Copy out again, unchanged, the listing below from the line that has "3: (262, 161)" through the line that has "16: (301, 183)".

Record set:
______________________________

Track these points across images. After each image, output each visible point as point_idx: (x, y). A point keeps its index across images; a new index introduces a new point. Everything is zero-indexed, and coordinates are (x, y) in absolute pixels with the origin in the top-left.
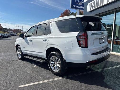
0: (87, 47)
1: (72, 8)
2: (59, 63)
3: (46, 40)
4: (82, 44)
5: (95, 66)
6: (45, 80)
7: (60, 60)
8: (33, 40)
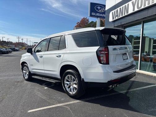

______________________________

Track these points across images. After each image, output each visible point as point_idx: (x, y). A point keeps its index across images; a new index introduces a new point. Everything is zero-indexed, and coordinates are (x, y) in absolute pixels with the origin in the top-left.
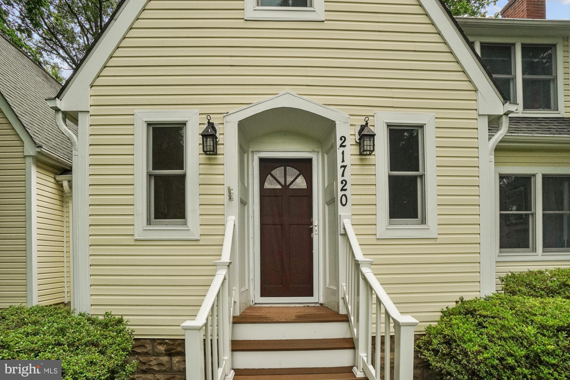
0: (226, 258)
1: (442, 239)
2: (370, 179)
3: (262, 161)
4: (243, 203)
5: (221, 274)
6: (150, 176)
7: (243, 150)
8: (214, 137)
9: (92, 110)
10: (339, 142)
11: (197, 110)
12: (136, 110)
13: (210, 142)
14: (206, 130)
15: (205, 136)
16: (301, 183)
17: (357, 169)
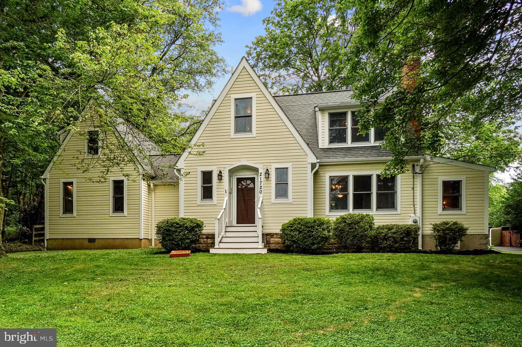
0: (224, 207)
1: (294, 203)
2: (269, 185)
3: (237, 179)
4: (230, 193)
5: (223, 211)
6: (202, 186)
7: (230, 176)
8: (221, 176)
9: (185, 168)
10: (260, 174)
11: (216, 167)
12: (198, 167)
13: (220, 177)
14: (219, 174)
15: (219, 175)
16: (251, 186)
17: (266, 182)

______________________________

Task result:
3: (262, 161)
4: (243, 203)
5: (221, 274)
6: (150, 176)
7: (243, 150)
8: (214, 137)
9: (92, 110)
10: (339, 142)
11: (197, 110)
12: (136, 110)
13: (210, 142)
14: (206, 130)
15: (205, 136)
16: (301, 183)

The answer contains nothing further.